I finished Coram’s biography a couple of months ago. It’s a great read. It doesn’t dive real deep into any of the implications of Boyd’s work, but it does give you an idea of the impact that Boyd had when he was alive. Being born in the late 1980s, I had no idea there was a military reform movement after Vietnam.
Juan says
Hi James , is there something writen you can share about the parallels you draw mentioned here . Thanks
James Phillips says
I haven’t come across anything comparing the ideas of all those authors at the same time. I have a couple of essays that are half written, but mostly it’s just the notes I scribbled in the margins of the book as I read it.
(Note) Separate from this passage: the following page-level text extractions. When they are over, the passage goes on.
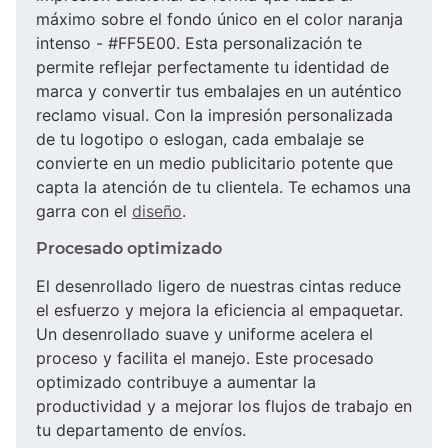
máximo sobre el fondo único en el color naranja
intenso - #FF5E00. Esta personalización te
permite reflejar perfectamente tu identidad de
marca y convertir tus embalajes en un auténtico
reclamo visual. Con la impresión personalizada
de tu logotipo o eslogan, cada embalaje se
convierte en un medio publicitario potente que
capta la atención de tu clientela. Te echamos una
garra con el
diseño
.
Procesado optimizado
El desenrollado ligero de nuestras cintas reduce
el esfuerzo y mejora la eficiencia al empaquetar.
Un desenrollado suave y uniforme acelera el
proceso y facilita el manejo. Este procesado
optimizado contribuye a aumentar la
productividad y a mejorar los flujos de trabajo en
tu departamento de envíos.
Do you think there would actually be an interested audience for that topic?
Juan says
I’ve just got my hands on Osinga’s book.Being from Argentina I didn’t have a clue on the implications of Boyd’s work. Of course there is an audience , contact me on linked in- Juan Viera.
Ed says
Hey Taylor, I stumbled on your website and I’m loving the wealth of info. You’ve probably already read “How to Win Friends & Influence People” and “The 7 Habits of Highly Effective People”…but just in case you’ve missed them, I found both books to be transformative and inspirational.
Taylor Pearson says
Thanks Ed! I like both of those as well 🙂
David Petersen says
chiming in…thanks TP, here’s my 2016 reading to-do’s: read “What I Learned Losing a Million Dollars”, and on this topic re-read Khaneman’s “Thinking Fast and Slow”, and I recomment to all Lowenstein’s “When Genius Failed”
Taylor Pearson says
Ooh, Have not heard of Lowenstein and I love Wall St. histories – adding it to my list!!
You’ll like both Kahneman and What I Learned. Kahneman is a SLOG though. His book is easily 20 pop psychology books worth of ideas.